9. Hold time is the time needed for the data to ________ after the edge of the clock is triggered.
a) Decrease
b) Increase
c) Remain constant
d) Negate
Answer: c
Explanation: Hold time is the time needed for the data to remain constant after the edge of the clock is triggered. Data must remain stable, if the incorrect data is latched then, it leads to hold violation.
10. Simulator enters in which phase after the initialization phase?
a) Execution phase
b) Compilation phase
c) Elaboration phase
d) Simulation phase
Answer: a
Explanation: Simulator enters in execution phase after the initialization phase, the actual simulation of the behaviour of the design takes place in the execution phase. Each simulation process in the active queue is taken out and executed until it suspends.

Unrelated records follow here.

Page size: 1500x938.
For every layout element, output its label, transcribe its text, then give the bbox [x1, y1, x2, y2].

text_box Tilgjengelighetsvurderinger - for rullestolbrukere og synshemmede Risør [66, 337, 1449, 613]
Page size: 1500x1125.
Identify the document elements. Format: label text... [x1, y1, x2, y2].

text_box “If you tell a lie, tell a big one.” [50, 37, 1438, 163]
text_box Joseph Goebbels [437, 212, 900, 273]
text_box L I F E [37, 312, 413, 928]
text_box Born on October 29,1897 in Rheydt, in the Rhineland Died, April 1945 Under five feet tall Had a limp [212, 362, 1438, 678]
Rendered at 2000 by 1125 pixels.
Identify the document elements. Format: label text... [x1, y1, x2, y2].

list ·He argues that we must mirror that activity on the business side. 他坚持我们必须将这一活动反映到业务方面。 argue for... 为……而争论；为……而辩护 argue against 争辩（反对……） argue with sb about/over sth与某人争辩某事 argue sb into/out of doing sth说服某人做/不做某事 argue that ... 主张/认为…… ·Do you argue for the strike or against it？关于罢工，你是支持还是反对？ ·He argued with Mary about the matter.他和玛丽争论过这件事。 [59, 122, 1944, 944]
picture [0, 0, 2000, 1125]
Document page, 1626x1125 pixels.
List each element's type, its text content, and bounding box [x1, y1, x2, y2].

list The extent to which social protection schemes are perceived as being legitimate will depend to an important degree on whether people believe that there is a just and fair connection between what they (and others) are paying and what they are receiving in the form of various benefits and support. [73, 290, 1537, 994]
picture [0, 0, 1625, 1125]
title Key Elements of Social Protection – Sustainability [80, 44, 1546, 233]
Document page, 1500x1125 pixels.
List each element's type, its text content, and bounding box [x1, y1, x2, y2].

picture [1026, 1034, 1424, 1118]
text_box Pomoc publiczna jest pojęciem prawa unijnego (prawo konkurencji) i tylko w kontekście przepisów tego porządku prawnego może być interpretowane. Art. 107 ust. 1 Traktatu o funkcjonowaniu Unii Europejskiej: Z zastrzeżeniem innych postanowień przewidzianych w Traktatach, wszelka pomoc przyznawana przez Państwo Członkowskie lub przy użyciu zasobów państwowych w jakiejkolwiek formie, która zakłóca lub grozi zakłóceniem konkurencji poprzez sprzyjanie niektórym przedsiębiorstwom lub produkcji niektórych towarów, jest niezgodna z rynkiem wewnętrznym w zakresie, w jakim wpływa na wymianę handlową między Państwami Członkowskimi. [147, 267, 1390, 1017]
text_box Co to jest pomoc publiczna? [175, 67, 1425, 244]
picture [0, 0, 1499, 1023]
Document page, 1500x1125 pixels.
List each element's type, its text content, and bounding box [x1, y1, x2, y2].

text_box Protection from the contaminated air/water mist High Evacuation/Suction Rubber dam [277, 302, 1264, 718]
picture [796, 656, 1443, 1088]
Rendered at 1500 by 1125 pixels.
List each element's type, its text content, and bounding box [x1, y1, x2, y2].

11. Conversion of RTL description to Boolean _______ description is a function of the translation procedure in the synthesis process.
a) Optimized
b) Unoptimized
c) Translation
d) PLA format
Answer: b
Explanation: Conversion of RTL description to Boolean unoptimized description is a function of translation procedure in the synthesis process. The logic synthesis tool converts the description to an unoptimized, intermediate, internal representation.